QUÉ SE PIDE
a. Enumera todos los años que se mencionan en el texto sobre Gian Carlo Passeroni, en el orden en que aparecen.
b. Reproduce sin cambios el fragmento del texto sobre Gian Carlo Passeroni que empieza en las palabras "Nació en el" y termina después de "al joven Parini.".
c. Escribe lo que sigue al texto sobre Gian Carlo Passeroni a partir de su última oración.

TEXTO DE LECTURA
==*==
Gian Carlo Passeroni

Nació en el case­río de Condomine en la tierra de Lantosca, condado de Niza, el 8 de mayo de 1713; murió en Milán el 26 de diciembre de 1803. Muy joven fue enviado a Milán a casa de un tío suyo sacerdote, para estudiar; pero hubo de trabajar como maestro en una escuela que tenía su tío. En 1727 fue admitido en las Escuelas Arcimboldi y en 1731 en las escuelas de los jesuitas de Brera. Estudió así para sacerdote, y en 1737 volvió a Lan­tosca; pero sólo para ser ordenado e inves­tido con un beneficio reservado a su fami­lia. De nuevo en Milán, comenzó a publi­car algunas poesías, y muy pronto se hizo estimar por los Imbonati, quienes solici­taron su colaboración en la Academia de los Transformati, que fue renovada por él, y en la que más tarde hizo Passeroni admitir al joven Parini.
==*==
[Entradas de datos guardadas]
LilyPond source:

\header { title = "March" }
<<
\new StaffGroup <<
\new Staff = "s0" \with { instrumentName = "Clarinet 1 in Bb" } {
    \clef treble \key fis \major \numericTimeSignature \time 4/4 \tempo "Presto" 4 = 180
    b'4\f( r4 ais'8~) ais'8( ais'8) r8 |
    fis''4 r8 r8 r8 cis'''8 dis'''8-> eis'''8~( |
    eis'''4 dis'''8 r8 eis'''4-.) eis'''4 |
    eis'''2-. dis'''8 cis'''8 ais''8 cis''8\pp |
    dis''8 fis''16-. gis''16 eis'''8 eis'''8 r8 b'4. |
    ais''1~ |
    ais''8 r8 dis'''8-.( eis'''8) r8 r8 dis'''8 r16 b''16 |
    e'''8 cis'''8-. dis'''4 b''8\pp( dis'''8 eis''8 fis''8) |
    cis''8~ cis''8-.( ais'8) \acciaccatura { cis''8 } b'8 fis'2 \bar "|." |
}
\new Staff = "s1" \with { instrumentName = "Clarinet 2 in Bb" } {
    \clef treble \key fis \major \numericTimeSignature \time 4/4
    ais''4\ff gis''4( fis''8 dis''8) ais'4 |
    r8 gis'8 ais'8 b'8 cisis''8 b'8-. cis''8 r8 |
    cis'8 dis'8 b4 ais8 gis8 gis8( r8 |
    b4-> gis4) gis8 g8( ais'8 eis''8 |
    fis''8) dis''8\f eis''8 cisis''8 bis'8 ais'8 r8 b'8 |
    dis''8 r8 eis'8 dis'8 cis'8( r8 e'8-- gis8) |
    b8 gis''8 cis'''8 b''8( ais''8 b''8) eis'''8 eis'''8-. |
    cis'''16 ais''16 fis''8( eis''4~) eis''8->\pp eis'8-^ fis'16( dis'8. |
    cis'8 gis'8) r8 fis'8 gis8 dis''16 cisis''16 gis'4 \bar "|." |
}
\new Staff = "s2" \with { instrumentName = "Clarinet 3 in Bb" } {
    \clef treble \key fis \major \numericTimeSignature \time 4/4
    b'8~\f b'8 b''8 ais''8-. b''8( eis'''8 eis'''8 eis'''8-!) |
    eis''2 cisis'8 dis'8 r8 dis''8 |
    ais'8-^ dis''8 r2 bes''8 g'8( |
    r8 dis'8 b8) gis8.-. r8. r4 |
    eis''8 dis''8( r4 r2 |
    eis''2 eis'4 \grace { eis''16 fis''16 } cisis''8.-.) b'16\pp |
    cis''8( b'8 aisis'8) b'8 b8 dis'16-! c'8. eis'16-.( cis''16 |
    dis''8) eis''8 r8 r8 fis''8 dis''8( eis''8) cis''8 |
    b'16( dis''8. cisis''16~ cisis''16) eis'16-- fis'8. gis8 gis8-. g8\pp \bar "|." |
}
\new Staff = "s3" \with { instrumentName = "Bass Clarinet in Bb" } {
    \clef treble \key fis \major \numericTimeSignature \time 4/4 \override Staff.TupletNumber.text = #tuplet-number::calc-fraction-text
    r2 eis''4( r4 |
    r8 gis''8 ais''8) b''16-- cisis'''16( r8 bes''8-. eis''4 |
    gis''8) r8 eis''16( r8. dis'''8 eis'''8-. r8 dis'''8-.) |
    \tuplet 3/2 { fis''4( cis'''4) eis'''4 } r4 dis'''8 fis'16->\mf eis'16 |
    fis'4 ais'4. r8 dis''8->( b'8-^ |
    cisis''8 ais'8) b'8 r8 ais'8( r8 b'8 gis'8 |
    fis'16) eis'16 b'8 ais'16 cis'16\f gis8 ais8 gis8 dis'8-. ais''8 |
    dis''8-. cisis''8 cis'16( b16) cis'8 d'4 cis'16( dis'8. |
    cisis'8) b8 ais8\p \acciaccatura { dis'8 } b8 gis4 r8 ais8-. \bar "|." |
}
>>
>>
==*==
EJERCICIOS RESUELTOS
a. 1713, 1803, 1727, 1731, 1737

b.
Nació en el case­río de Condomine en la tierra de Lantosca, condado de Niza, el 8 de mayo de 1713; murió en Milán el 26 de diciembre de 1803. Muy joven fue enviado a Milán a casa de un tío suyo sacerdote, para estudiar; pero hubo de trabajar como maestro en una escuela que tenía su tío. En 1727 fue admitido en las Escuelas Arcimboldi y en 1731 en las escuelas de los jesuitas de Brera. Estudió así para sacerdote, y en 1737 volvió a Lan­tosca; pero sólo para ser ordenado e inves­tido con un beneficio reservado a su fami­lia. De nuevo en Milán, comenzó a publi­car algunas poesías, y muy pronto se hizo estimar por los Imbonati, quienes solici­taron su colaboración en la Academia de los Transformati, que fue renovada por él, y en la que más tarde hizo Passeroni admitir al joven Parini.

c.
Fue preceptor en casa del marqués Lucini, y terminado su cometido acompañó como secretario a Roma y más tarde a Colonia (1743 y 1760) al nuncio apostólico Lucini, alumno suyo. Tras siete años de ausencia, regresó a Milán, y fue otra vez preceptor del último hijo de Lu­cini. Pero, desaparecidos sus protectores, Passeroni se vio reducido a vivir con la renta de las misas y se retiró a un cuartito; rechazó la hospitalidad de amigos y patricios y no quiso los empleos que le ofreció el conde de Firmian; sólo aceptó, en 1770, una pensión de 500 liras milanesas que le dio la empe­ratriz María Teresa, y que perdió a la muer­te de su protectora; tuvo después otros pe­queños beneficios, que también le fueron retirados por la Revolución francesa. En 1802 la República italiana le concedió una nueva pensión y al año siguiente fue nom­brado miembro del Instituto Nacional, con una modesta asignación.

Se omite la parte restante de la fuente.